Effects of inherent pyrite on hydrocarbon generation by thermal pyrolysis: An example of low maturity type-II kerogen from Alum shale formation, Sweden

To resolve the controversy of iron sulfide effect on hydrocarbon generation of kerogen, a confined anhydrous pyrolysis experiment was performed on an Alum kerogen before and after the removal of kerogen-associated inherent pyrite within a temperature range of 336 ℃ to 600 ℃ at 50 MPa. The effect of kerogen-associated inherent pyrite on hydrocarbon generation and the reaction mechanism were explored by comparing the results from pyrite-contained kerogen with pyrite-removed kerogen.
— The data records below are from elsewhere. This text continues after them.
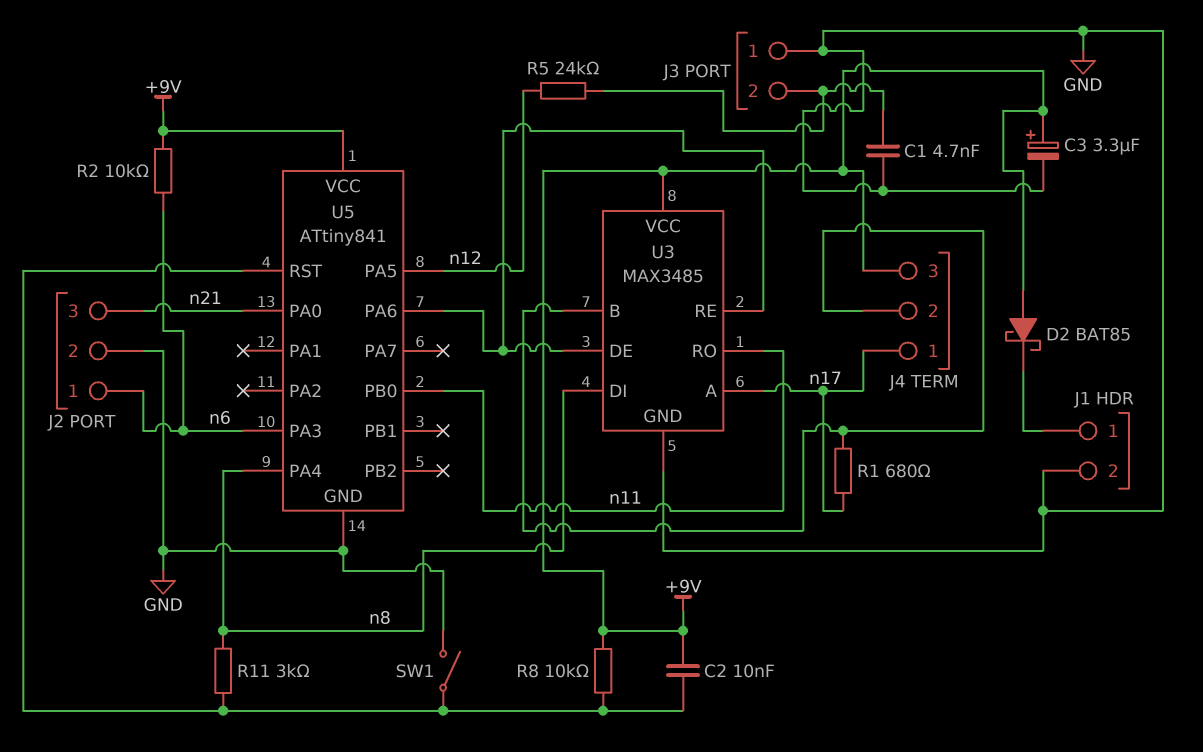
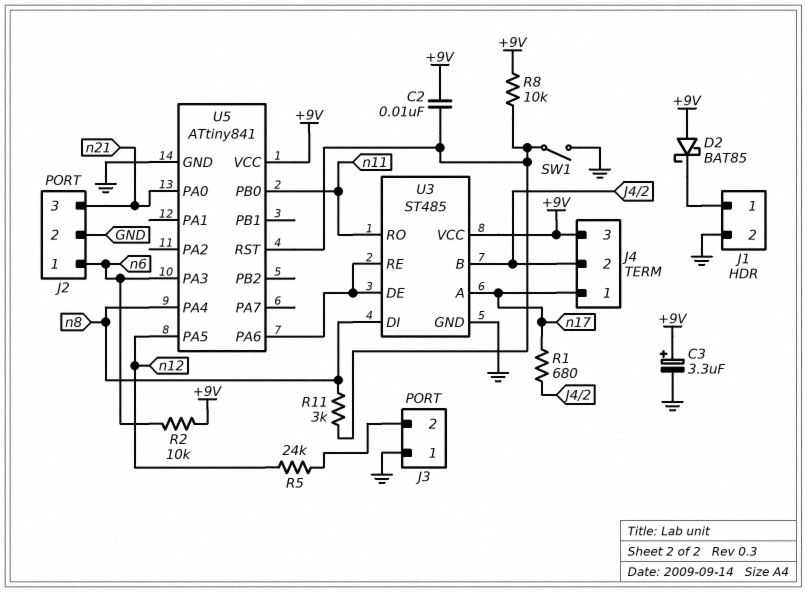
C1: 4.7nF (GND, J3/2) -> none
U3: MAX3485 -> ST485

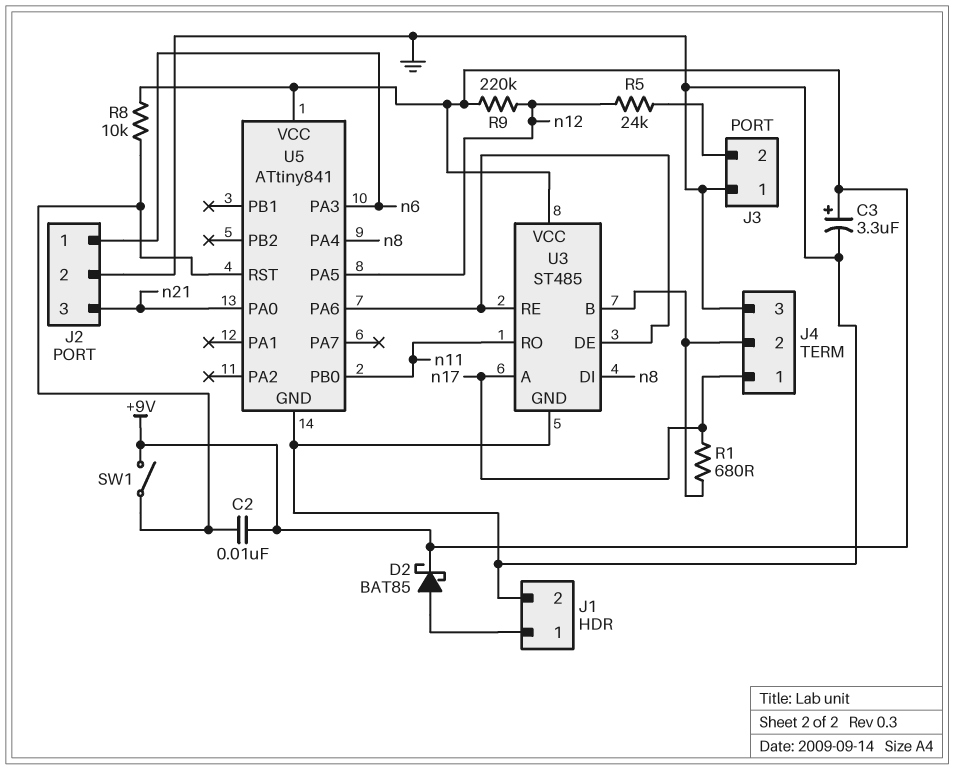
D2: schottky BAT85 (A +9V, K J1/1) -> schottky BAT85 (A J1/1, K +9V)
J4 pin 3: +9V -> GND
R2: 10k (+9V, n6) -> none
R9: none -> 220k (+9V, n12)
R11: 3k (U5/RST, n8) -> none
SW1: switch (GND, U5/RST) -> switch (+9V, U5/RST)

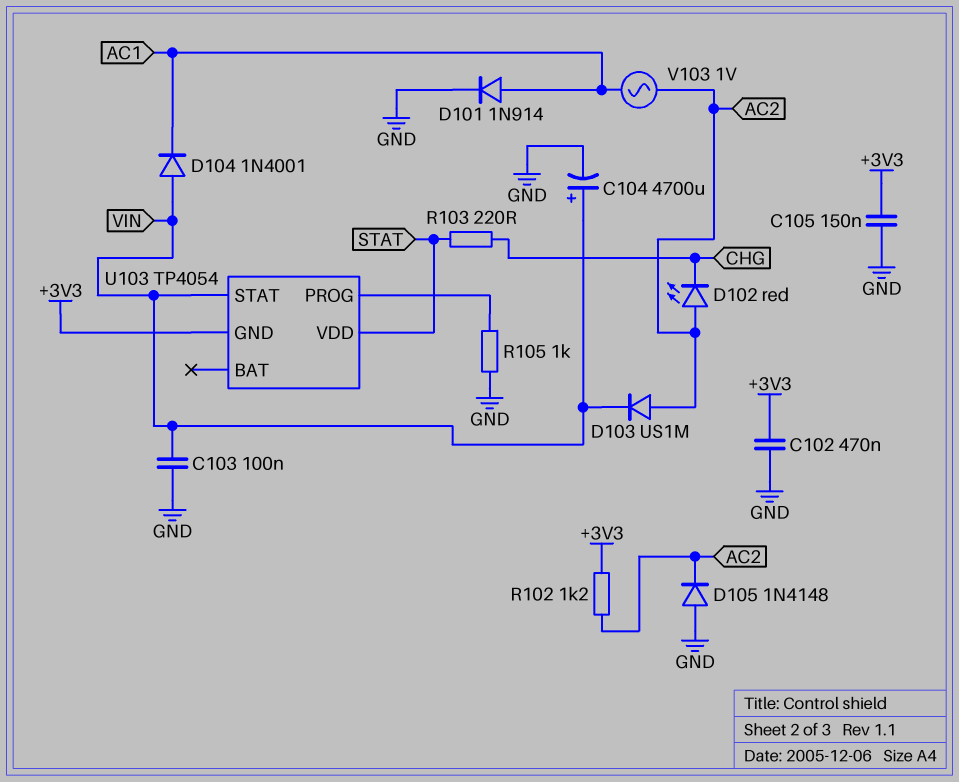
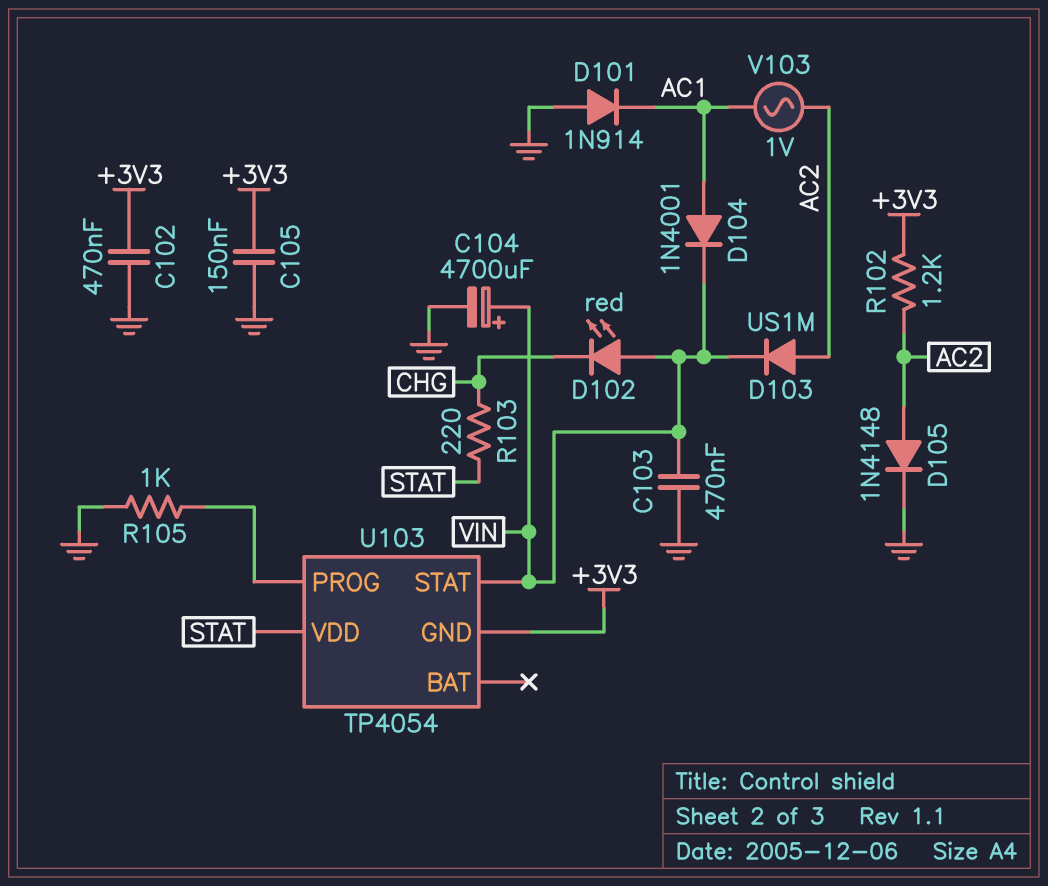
C103: 100nF (GND, VIN) -> 470nF (GND, VIN)
D101: diode 1N914 (A AC1, K GND) -> diode 1N914 (A GND, K AC1)
D102: LED red (A AC2, K CHG) -> LED red (A VIN, K CHG)
D104: diode 1N4001 (A VIN, K AC1) -> diode 1N4001 (A AC1, K VIN)
D105: diode 1N4148 (A GND, K AC2) -> diode 1N4148 (A AC2, K GND)

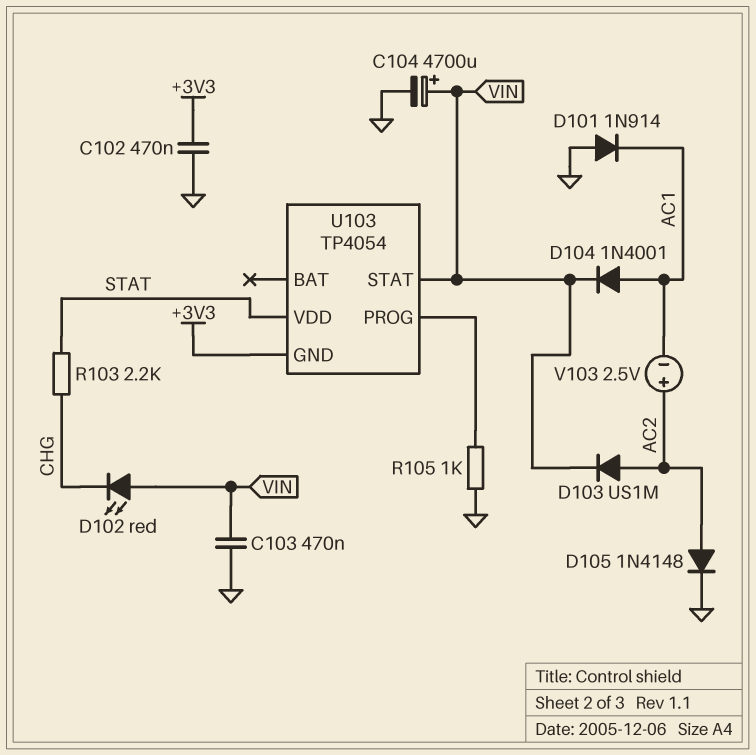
C105: 150nF (+3V3, GND) -> none
R102: 1.2k (+3V3, AC2) -> none
R103: 220 (CHG, STAT) -> 2.2k (CHG, STAT)
V103: AC 1V (AC1, AC2) -> 2.5V (plus AC2, minus AC1)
The thermal transformation of pyrite into pyrrhotite gradually increased with increasing temperature, particularly in the range of 432 ℃ − 528 ℃, accompanied by the formation of nascent sulfur. The bitumen/heavy hydrocarbons (C14+) yield was lower in the pyrite-contained (imbedded) kerogen due to strong bonding interaction between pyrite and kerogen. The temperature of peak liquid hydrocarbon (C6-14) production in the pyrite-contained kerogen was nearly 50 ℃ lower than that of the pyrite-removed kerogen, indicating that inherent pyrite accelerated the generation of liquid hydrocarbons. The wet gas yield (∑C2-5) decreased significantly for the pyrite-contained kerogen above 432 ℃, caused by the hydrogen abstraction of additional nascent sulfur. Moreover, the presence of inherent pyrite significantly increased the iso- to normal paraffin ratios (iC4/nC4, iC5/nC5).